A master electrician, a builder of planes and wooden chairs, a beekeeper, an avid reader and now an environmentalist – all of these words help describe Jerry Houts, 91, and his determined life.
In June, Houts protected 106 acres of his family’s land by donating a conservation easement that will protect them forever to the Little Traverse Conservancy.
“My dad grew up on Gruler Road in Petoskey and his dad had other lots around there,” Houts said. “He bought the original 180 acres of our family land when I was a year old and I lived on this land for much of my early years except when I was in the air force. from 1949 to 1952. “
The Air Force sent Jerry to electronics school and he served in the Korean War. After returning home, he worked on commercial and industrial projects throughout Michigan, including a stint at the Big Rock Nuclear Power Plant for 3.5 years.
“At that time, I had been working from 7 a.m. to 2 a.m. for the past six months,” Houts said. “I didn’t get much sleep back then.”
Houts retired in 1990 from American electrical workers. His wife Martha died of cancer at age 65 in 1996 and he never remarried. However, he began to put his energy at the service of his passions and his projects. He built his own small plane and once flew a small plane in Alaska.
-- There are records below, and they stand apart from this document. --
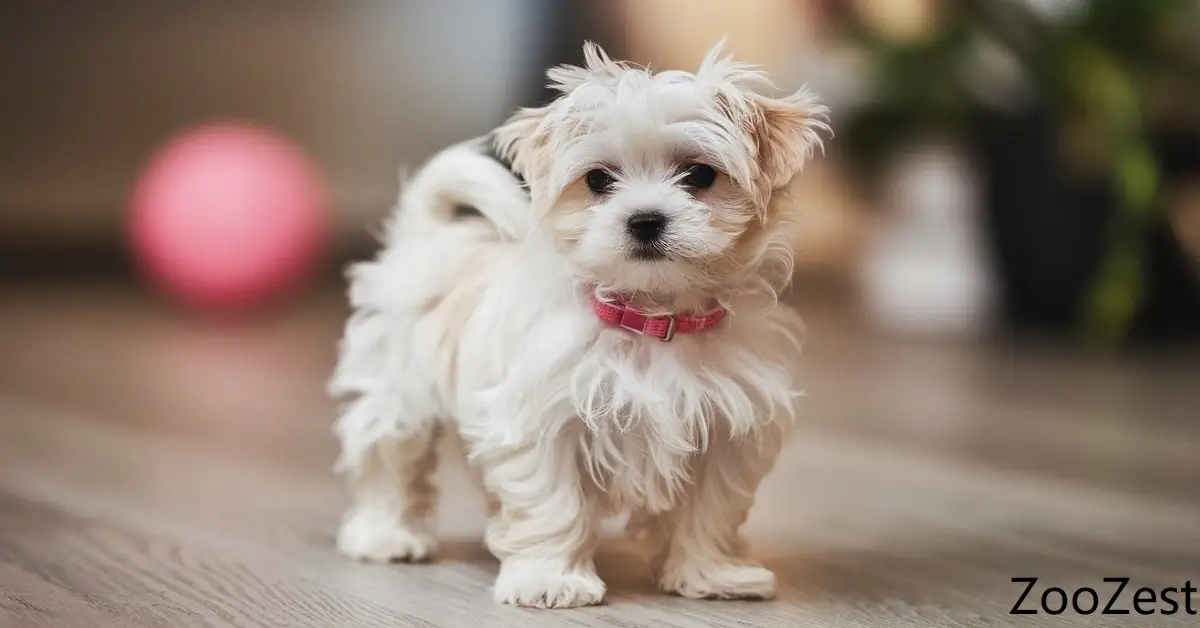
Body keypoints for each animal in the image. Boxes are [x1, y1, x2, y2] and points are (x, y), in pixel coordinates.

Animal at [333, 40, 830, 609]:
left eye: (700, 175)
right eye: (598, 180)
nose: (645, 220)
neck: (652, 318)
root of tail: (429, 235)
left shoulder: (728, 430)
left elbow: (712, 509)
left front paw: (712, 573)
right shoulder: (544, 421)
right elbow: (552, 503)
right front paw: (549, 579)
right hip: (398, 395)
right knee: (388, 462)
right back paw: (385, 535)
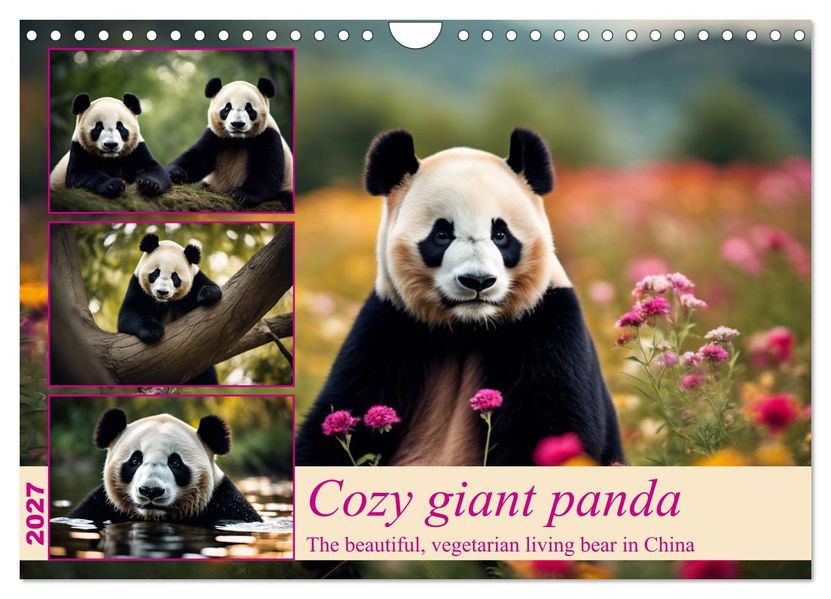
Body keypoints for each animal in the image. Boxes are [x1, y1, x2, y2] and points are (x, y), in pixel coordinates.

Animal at [117, 233, 222, 385]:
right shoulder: (137, 286)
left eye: (175, 277)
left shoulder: (196, 280)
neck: (164, 302)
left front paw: (207, 294)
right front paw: (153, 330)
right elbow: (129, 314)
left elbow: (212, 288)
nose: (162, 292)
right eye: (155, 273)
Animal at [167, 77, 293, 208]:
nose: (237, 124)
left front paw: (243, 195)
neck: (237, 140)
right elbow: (199, 157)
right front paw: (176, 173)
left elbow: (265, 169)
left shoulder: (268, 135)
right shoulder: (215, 136)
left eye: (249, 109)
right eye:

Beekeeping was a 20-year project that he abandoned last year.
Houts’ inspiration to protect his lands came from John and Mary Lou Tanton, who protected their own Emmet County lands with a conservation easement.
“There was a development next to me and the owner offered me a lot of money for my land, and I said ‘forget it’,” Houts said. “I knew the only way to stop it was to put it on hold.”
The Houts Easement is dominated by a northern hardwood forest with approximately 30 acres of pine plantation. Approximately 30 additional acres are currently leased for haymaking. It lies southwest of Petoskey in the Bear River watershed and not far from other protected lands of the Little Traverse Conservancy.